++++ DATA ROWS ++++

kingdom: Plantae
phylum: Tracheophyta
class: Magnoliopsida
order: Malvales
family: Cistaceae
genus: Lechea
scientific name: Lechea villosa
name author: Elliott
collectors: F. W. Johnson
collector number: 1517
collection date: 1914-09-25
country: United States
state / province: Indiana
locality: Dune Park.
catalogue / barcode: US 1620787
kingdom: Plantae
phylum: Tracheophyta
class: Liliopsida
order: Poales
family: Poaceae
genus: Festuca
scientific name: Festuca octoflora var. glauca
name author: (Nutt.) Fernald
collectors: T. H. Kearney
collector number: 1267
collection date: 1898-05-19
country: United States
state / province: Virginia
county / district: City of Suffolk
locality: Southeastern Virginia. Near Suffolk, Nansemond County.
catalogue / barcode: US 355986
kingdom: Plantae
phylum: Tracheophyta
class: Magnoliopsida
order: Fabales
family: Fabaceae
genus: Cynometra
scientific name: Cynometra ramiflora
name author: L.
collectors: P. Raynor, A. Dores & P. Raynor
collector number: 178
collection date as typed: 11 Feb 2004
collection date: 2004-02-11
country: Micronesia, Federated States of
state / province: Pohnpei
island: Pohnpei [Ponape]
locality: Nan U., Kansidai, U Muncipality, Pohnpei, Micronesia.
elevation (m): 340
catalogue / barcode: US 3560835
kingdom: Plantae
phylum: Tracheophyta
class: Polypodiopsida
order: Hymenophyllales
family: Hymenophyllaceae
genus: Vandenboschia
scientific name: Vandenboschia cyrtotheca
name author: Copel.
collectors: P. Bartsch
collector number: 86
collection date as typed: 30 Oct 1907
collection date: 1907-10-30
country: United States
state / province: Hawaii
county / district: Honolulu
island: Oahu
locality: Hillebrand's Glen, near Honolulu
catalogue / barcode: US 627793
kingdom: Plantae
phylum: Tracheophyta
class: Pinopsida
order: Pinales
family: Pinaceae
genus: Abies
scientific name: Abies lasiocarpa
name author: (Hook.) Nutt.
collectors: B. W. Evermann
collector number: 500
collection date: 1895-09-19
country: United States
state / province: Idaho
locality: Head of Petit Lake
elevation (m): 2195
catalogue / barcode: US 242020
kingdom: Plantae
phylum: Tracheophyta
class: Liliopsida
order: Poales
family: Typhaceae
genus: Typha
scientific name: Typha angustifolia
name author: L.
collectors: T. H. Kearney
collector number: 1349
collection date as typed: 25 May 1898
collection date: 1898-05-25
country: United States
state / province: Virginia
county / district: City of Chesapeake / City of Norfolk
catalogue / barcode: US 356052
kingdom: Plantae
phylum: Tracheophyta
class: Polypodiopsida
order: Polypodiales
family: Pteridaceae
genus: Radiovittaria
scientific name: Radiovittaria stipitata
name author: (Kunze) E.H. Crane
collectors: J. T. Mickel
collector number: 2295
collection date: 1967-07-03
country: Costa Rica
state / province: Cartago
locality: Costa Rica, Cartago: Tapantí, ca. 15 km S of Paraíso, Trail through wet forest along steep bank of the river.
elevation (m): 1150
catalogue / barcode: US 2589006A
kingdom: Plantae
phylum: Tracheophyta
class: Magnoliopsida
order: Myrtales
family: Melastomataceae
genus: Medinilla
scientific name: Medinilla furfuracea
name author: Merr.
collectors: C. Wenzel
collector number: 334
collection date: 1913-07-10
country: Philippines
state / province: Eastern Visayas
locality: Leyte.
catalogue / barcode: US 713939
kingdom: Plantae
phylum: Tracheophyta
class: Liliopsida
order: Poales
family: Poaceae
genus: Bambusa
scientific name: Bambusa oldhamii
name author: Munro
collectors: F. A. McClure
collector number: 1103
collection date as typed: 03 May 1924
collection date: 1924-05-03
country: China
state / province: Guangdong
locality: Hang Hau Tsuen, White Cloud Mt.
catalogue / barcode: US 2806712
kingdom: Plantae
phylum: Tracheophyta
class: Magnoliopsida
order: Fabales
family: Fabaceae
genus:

++++

* YOUR TASK *
Collect every line in the entries above that contains the string "author". Matching is case-sensitive.

* RESULT OF THIS TASK *
name author: Elliott
name author: (Nutt.) Fernald
name author: L.
name author: Copel.
name author: (Hook.) Nutt.
name author: L.
name author: (Kunze) E.H. Crane
name author: Merr.
name author: Munro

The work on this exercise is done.